*** STUDY MATERIAL ***
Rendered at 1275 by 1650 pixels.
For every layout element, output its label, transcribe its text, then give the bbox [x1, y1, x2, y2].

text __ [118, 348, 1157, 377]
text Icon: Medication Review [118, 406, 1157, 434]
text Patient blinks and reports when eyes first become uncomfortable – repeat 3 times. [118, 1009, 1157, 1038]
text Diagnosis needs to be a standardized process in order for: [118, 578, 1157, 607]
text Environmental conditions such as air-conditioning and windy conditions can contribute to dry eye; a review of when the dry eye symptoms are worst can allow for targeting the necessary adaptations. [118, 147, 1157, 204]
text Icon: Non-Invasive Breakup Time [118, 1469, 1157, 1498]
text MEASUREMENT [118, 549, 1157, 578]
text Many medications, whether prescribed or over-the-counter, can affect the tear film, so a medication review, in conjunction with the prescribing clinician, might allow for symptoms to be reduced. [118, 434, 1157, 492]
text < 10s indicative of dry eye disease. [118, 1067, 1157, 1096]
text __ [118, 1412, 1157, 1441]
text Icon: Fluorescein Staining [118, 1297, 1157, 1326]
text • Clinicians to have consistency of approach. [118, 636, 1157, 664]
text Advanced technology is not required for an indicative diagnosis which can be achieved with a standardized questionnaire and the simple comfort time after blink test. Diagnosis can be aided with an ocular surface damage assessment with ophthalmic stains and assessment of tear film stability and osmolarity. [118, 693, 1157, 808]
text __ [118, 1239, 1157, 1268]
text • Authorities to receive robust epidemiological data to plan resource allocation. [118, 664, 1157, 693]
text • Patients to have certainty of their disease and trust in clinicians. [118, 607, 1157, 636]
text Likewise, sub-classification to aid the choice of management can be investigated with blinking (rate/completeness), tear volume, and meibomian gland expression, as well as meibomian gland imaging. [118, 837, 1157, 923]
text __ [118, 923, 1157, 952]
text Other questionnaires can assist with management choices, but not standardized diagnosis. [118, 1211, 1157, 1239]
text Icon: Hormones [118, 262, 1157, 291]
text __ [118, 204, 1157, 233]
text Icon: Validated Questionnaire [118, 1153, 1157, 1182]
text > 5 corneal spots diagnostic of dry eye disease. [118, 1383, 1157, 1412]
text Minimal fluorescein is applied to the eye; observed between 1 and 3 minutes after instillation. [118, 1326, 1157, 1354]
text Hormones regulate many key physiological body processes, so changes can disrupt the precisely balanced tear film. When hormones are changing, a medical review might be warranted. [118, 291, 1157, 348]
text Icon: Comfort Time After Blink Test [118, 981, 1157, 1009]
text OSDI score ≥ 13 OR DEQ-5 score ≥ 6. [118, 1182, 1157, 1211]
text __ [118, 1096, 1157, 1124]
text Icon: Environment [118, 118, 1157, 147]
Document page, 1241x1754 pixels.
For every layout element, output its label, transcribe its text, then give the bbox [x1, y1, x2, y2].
*** End of STUDY MATERIAL ***
PROBLEM STATEMENT
Wherever the string "symptoms" appears in a line of the records above, copy that line.

RESULT FOR THIS TASK
text Environmental conditions such as air-conditioning and windy conditions can contribute to dry eye; a review of when the dry eye symptoms are worst can allow for targeting the necessary adaptations. [118, 147, 1157, 204]
text Many medications, whether prescribed or over-the-counter, can affect the tear film, so a medication review, in conjunction with the prescribing clinician, might allow for symptoms to be reduced. [118, 434, 1157, 492]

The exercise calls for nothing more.